TASK: Wherever the word "tumor" occurs in the lines below, copy the whole line.

RECORDS PROVIDED:
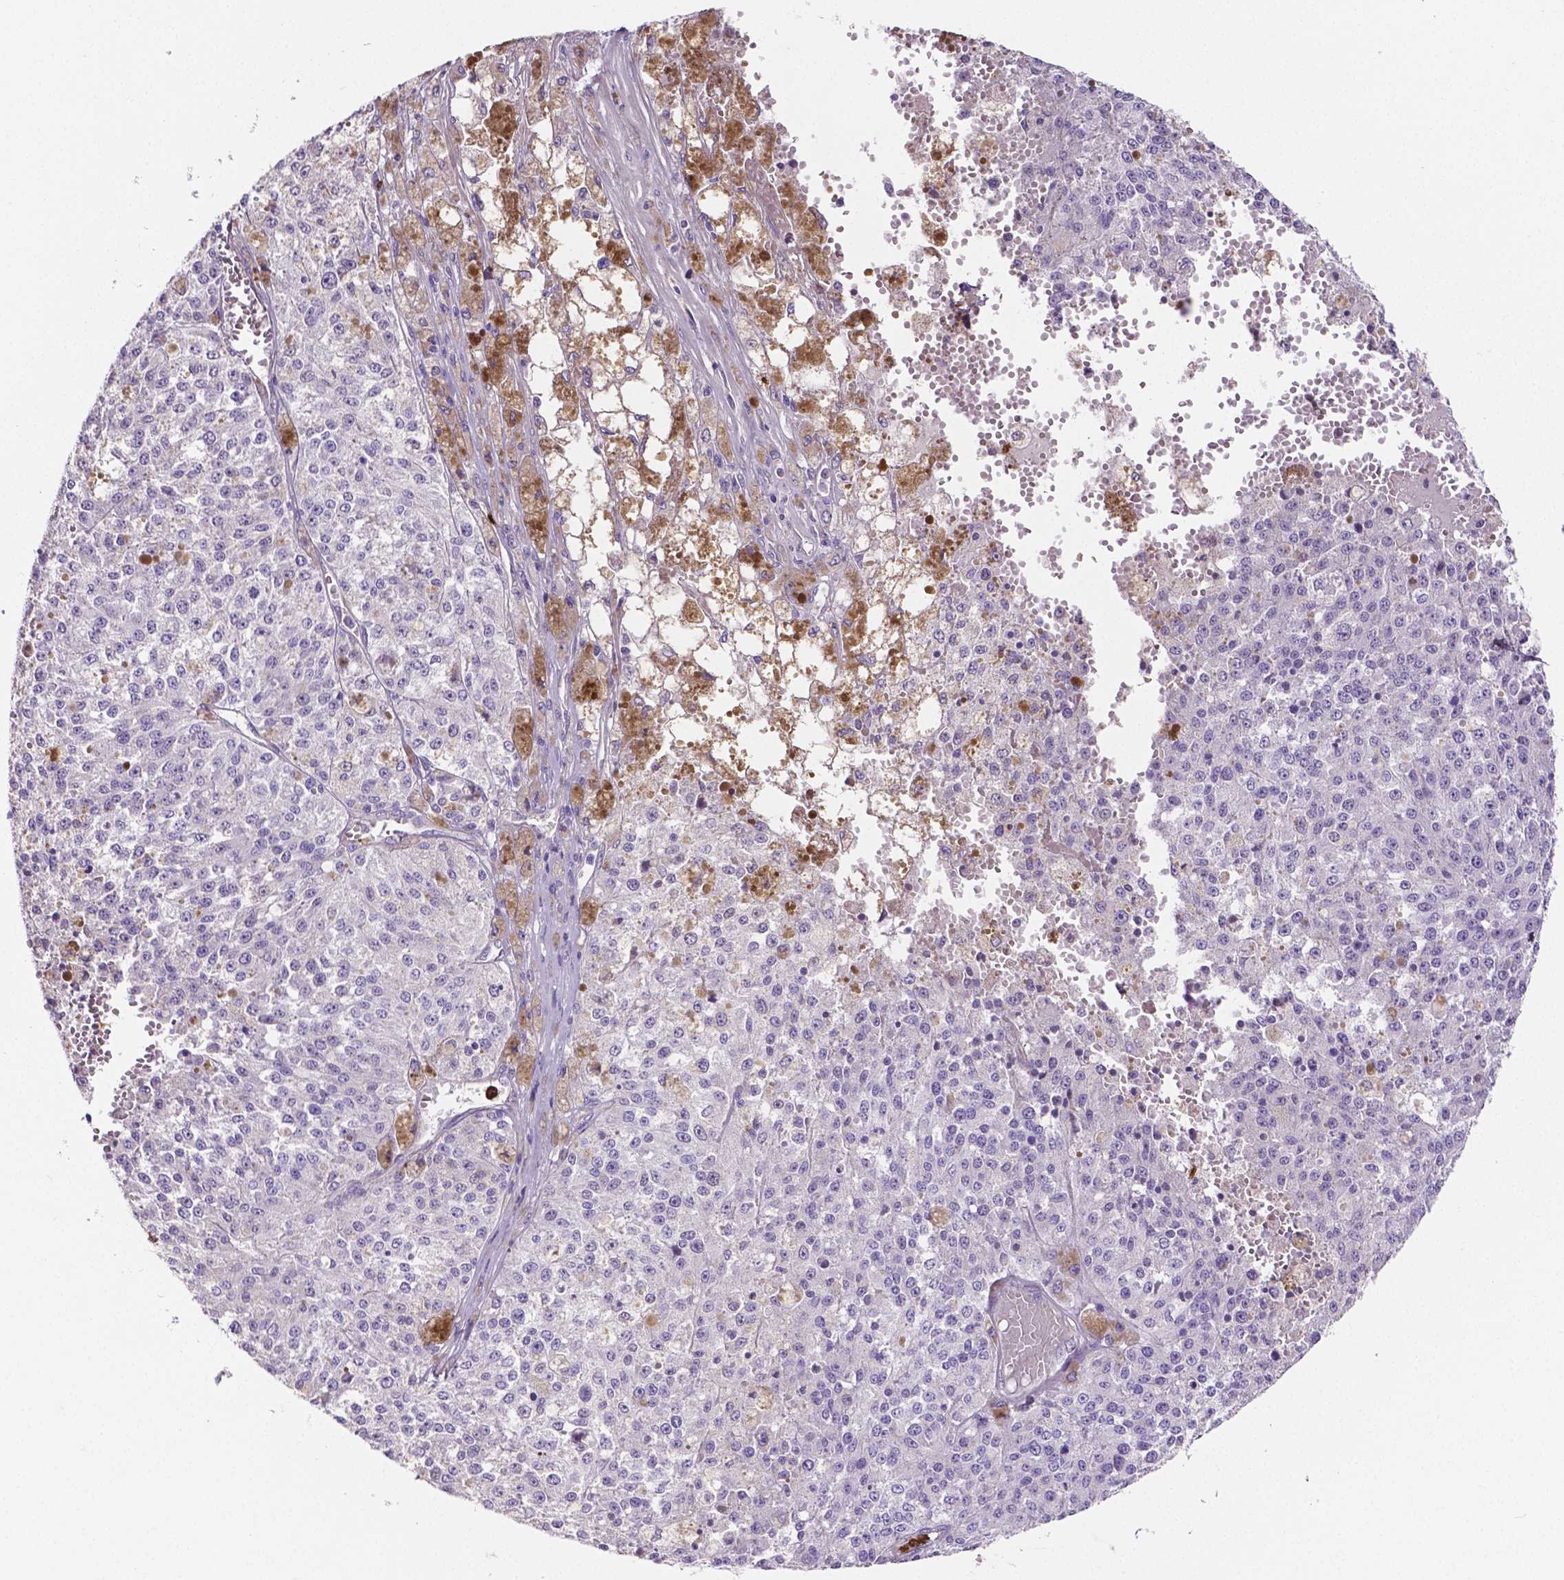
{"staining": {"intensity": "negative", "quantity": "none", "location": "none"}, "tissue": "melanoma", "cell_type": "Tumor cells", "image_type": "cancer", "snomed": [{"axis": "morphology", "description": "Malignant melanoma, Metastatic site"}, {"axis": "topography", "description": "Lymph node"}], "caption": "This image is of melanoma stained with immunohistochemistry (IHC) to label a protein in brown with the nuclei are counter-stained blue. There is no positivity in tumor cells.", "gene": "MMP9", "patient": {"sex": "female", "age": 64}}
...
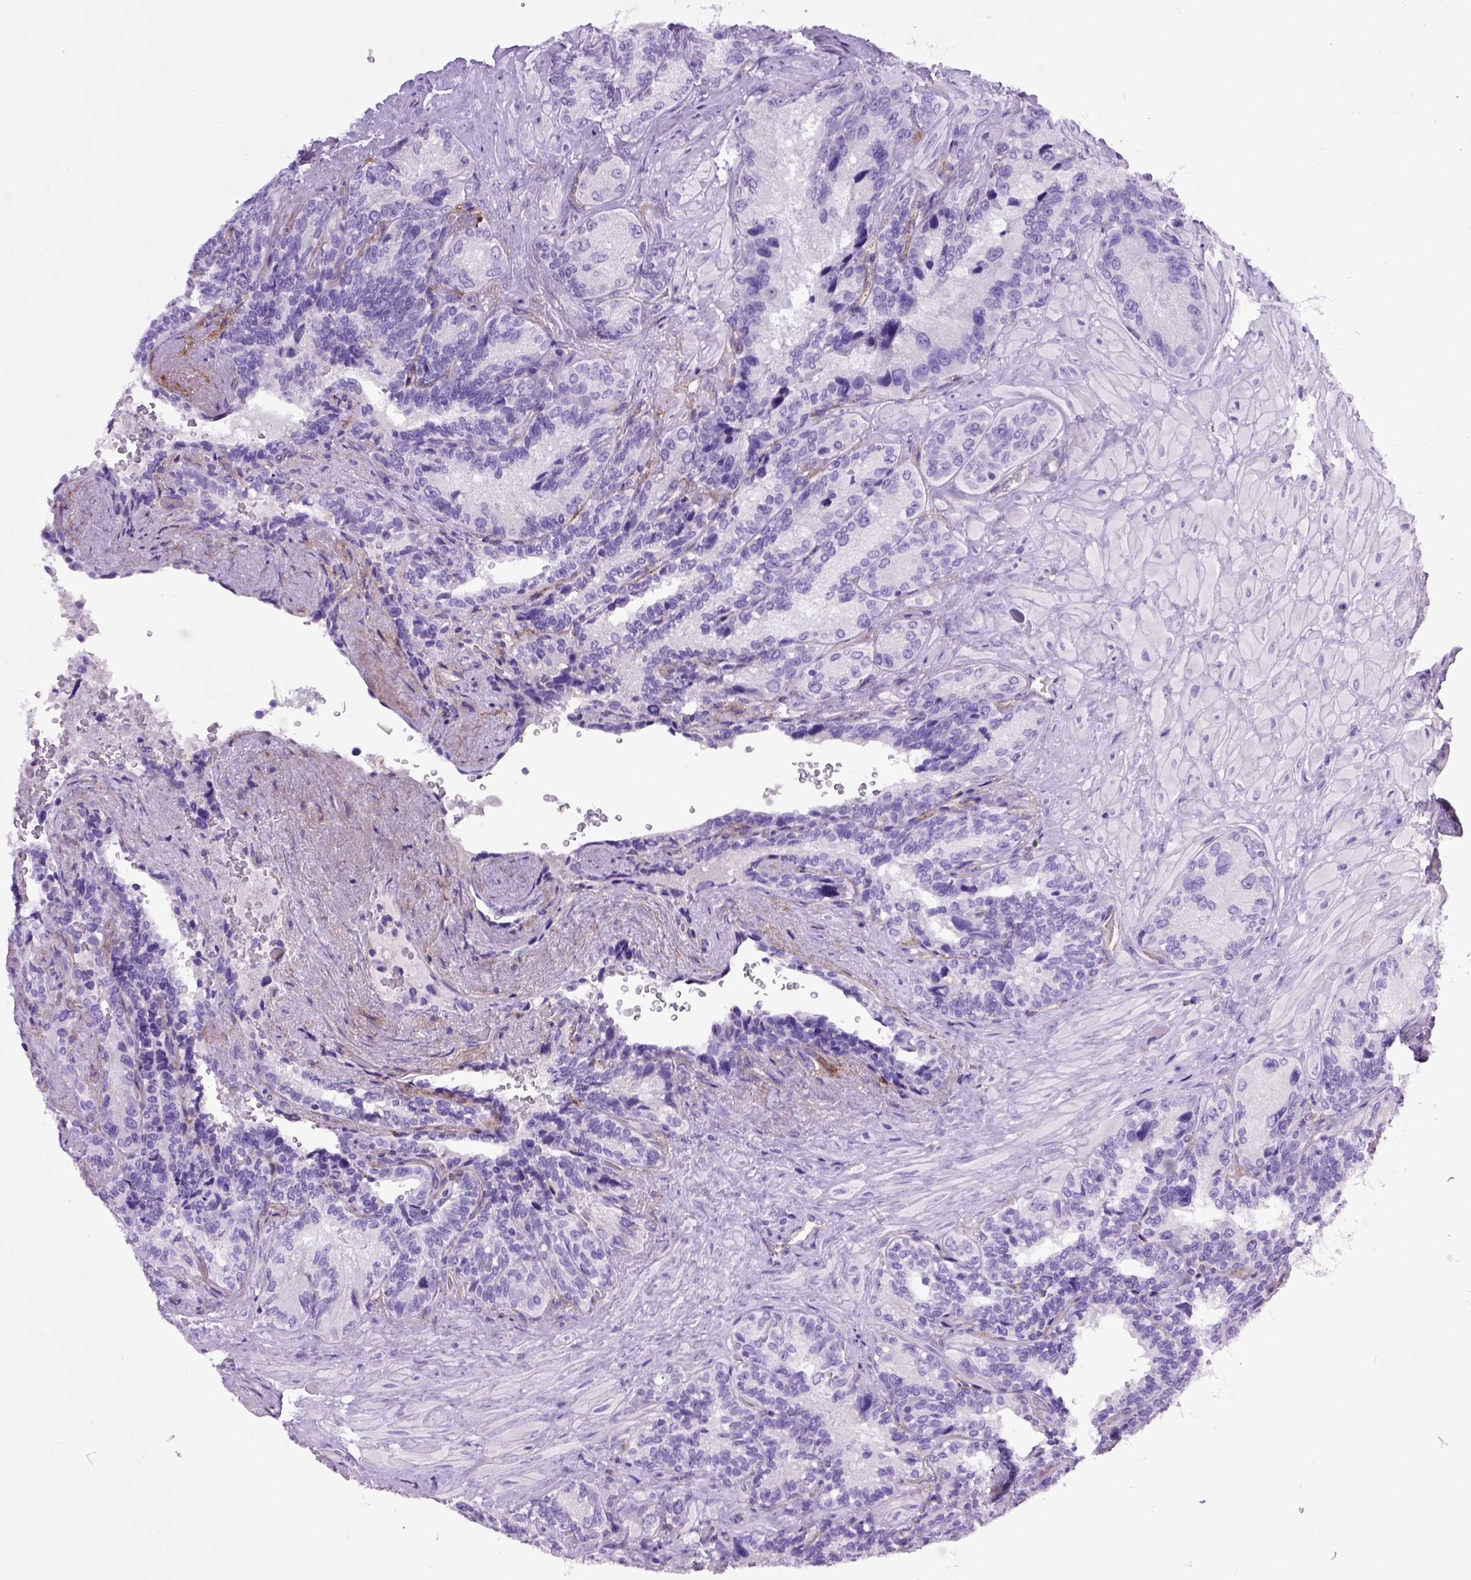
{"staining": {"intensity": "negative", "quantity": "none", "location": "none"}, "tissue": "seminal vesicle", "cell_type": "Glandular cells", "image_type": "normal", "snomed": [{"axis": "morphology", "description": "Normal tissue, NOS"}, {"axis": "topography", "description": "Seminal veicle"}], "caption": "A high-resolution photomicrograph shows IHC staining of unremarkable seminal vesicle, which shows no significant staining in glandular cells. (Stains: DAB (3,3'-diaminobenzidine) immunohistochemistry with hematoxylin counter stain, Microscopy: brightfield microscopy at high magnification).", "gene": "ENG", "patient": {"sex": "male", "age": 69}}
...
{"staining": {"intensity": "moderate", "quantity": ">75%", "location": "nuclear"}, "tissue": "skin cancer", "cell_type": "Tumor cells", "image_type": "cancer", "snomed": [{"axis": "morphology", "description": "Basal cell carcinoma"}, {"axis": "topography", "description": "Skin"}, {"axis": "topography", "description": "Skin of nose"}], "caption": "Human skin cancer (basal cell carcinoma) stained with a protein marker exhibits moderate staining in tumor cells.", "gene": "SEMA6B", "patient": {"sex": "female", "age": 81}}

TASK RESPONSE:
{"staining": {"intensity": "negative", "quantity": "none", "location": "none"}, "tissue": "melanoma", "cell_type": "Tumor cells", "image_type": "cancer", "snomed": [{"axis": "morphology", "description": "Malignant melanoma, Metastatic site"}, {"axis": "topography", "description": "Lymph node"}], "caption": "This image is of melanoma stained with immunohistochemistry (IHC) to label a protein in brown with the nuclei are counter-stained blue. There is no positivity in tumor cells.", "gene": "MMP9", "patient": {"sex": "female", "age": 64}}
{"staining": {"intensity": "moderate", "quantity": ">75%", "location": "nuclear"}, "tissue": "skin cancer", "cell_type": "Tumor cells", "image_type": "cancer", "snomed": [{"axis": "morphology", "description": "Basal cell carcinoma"}, {"axis": "topography", "description": "Skin"}, {"axis": "topography", "description": "Skin of nose"}], "caption": "Human skin cancer (basal cell carcinoma) stained with a protein marker exhibits moderate staining in tumor cells.", "gene": "SEMA6B", "patient": {"sex": "female", "age": 81}}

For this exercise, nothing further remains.